Appellate Division of the Supreme Court of New York, Second Department
Apr 11, 2005
17 A.D.3d 411 (N.Y. App. Div. 2005)

Opinion

2004-02607.

April 11, 2005.

In an action to recover damages for personal injuries, the plaintiff appeals from an order of the Supreme Court, Kings County (Hurkin-Torres, J.), dated February 27, 2004, which granted the defendants' motion for summary judgment dismissing the complaint on the ground that she did not sustain a serious injury within the meaning of Insurance Law § 5102 (d).

Ordered that the order is affirmed, with costs.

Lindenbaum Silber, PLLC, New York, N.Y. (Brad Kauffman of counsel), for appellant.

Timothy M. Sullivan, Garden City, N.Y., for respondents.

Before: Florio, J.P., Krausman, Crane, Rivera and Fisher, JJ., concur.

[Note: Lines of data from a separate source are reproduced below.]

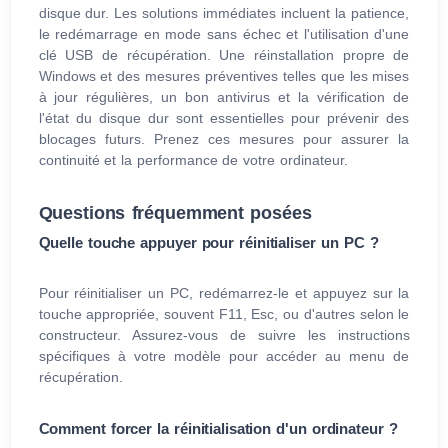
disque dur. Les solutions immédiates incluent la patience,
le redémarrage en mode sans échec et l'utilisation d'une
clé USB de récupération. Une réinstallation propre de
Windows et des mesures préventives telles que les mises
à jour régulières, un bon antivirus et la vérification de
l'état du disque dur sont essentielles pour prévenir des
blocages futurs. Prenez ces mesures pour assurer la
continuité et la performance de votre ordinateur.
Questions fréquemment posées
Quelle touche appuyer pour réinitialiser un PC ?
Pour réinitialiser un PC, redémarrez-le et appuyez sur la
touche appropriée, souvent F11, Esc, ou d'autres selon le
constructeur. Assurez-vous de suivre les instructions
spécifiques à votre modèle pour accéder au menu de
récupération.
Comment forcer la réinitialisation d'un ordinateur ?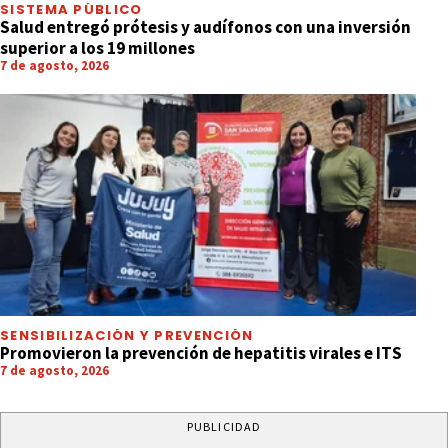
SISTEMA PÚBLICO
Salud entregó prótesis y audífonos con una inversión
superior a los 19 millones
7 de agosto, 2026
SENSIBILIZACIÓN Y PREVENCIÓN
Promovieron la prevención de hepatitis virales e ITS
7 de agosto, 2026
PUBLICIDAD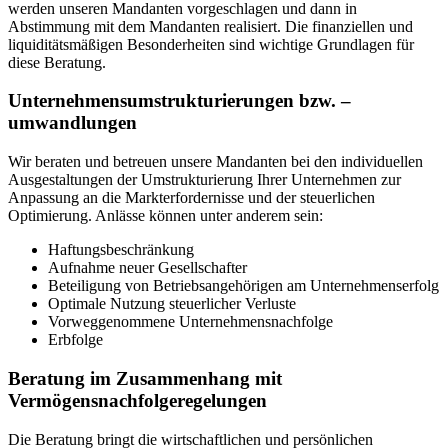
werden unseren Mandanten vorgeschlagen und dann in
Abstimmung mit dem Mandanten realisiert. Die finanziellen und
liquiditätsmäßigen Besonderheiten sind wichtige Grundlagen für
diese Beratung.
Unternehmensumstrukturierungen bzw. –
umwandlungen
Wir beraten und betreuen unsere Mandanten bei den individuellen
Ausgestaltungen der Umstrukturierung Ihrer Unternehmen zur
Anpassung an die Markterfordernisse und der steuerlichen
Optimierung. Anlässe können unter anderem sein:
Haftungsbeschränkung
Aufnahme neuer Gesellschafter
Beteiligung von Betriebsangehörigen am Unternehmenserfolg
Optimale Nutzung steuerlicher Verluste
Vorweggenommene Unternehmensnachfolge
Erbfolge
Beratung im Zusammenhang mit
Vermögensnachfolgeregelungen
Die Beratung bringt die wirtschaftlichen und persönlichen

In support of their motion for summary judgment, the defendants submitted a transcript of the plaintiff's deposition testimony and copies of her medical records ( see Hodges v. Jones, 238 AD2d 962). When considered with the affirmed medical reports of their examining orthopedist and neurologist, the defendants' evidence was sufficient to make a prima facie showing that the plaintiff did not sustain a serious injury within the meaning of Insurance Law § 5102 (d) ( see Toure v. Avis Rent A Car Sys., 98 NY2d 345; Gaddy v. Eyler, 79 NY2d 955).

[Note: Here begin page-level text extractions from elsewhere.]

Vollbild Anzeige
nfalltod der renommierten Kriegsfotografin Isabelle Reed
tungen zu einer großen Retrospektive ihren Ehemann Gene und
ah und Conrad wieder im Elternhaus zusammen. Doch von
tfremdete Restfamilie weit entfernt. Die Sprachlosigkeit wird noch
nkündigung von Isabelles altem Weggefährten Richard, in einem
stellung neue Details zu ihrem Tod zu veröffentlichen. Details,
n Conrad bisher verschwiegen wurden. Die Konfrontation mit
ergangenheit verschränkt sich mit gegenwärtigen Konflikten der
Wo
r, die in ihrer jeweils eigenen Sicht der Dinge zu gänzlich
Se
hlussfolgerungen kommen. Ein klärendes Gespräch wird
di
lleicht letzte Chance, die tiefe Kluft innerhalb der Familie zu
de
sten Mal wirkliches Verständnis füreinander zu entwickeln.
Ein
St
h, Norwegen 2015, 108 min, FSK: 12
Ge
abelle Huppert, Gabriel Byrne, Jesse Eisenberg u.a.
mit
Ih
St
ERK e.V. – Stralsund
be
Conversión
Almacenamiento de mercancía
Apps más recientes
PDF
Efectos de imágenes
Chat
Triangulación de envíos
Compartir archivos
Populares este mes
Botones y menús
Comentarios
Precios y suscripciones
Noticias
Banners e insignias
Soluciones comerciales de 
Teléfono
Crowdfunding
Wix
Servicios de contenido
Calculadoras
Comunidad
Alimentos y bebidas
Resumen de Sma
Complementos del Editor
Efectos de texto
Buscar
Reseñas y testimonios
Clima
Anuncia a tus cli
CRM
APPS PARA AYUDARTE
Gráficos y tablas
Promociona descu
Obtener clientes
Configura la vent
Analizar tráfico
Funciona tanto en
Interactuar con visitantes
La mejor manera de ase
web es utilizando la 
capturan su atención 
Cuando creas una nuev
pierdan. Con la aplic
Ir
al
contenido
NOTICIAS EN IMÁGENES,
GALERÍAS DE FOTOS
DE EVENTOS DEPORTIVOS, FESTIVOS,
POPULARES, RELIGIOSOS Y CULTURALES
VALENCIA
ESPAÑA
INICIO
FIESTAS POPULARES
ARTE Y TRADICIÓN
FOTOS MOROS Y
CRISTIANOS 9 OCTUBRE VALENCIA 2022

The burden therefore shifted to the plaintiff to come forward with "competent admissible medical evidence," based on objective findings, sufficient to raise a triable issue of fact that she sustained a serious injury ( McLoyrd v. Pennypacker, 178 AD2d 227, 228). The plaintiff failed to meet her burden. The plaintiff submitted numerous inadmissible, unsworn medical reports ( see Pagano v. Kingsbury, 182 AD2d 268; Grasso v. Angerami, 79 NY2d 813, 814), which her expert improperly relied upon in making his diagnosis ( see Friedman v. U-Haul Truck Rental, 216 AD2d 266, 267). Moreover, the affirmed medical report of her expert failed to adequately account for the injuries to the plaintiff's neck and back as a result of two other motor vehicle accidents, one which occurred before the subject accident, and one which occurred subsequent to the subject accident ( see Rogers v. Chiarelli, 10 AD3d 355; McNeil v. Dixon, 9 AD3d 481, 482-483; Omar v. Goodman, 295 AD2d 413, 414-415).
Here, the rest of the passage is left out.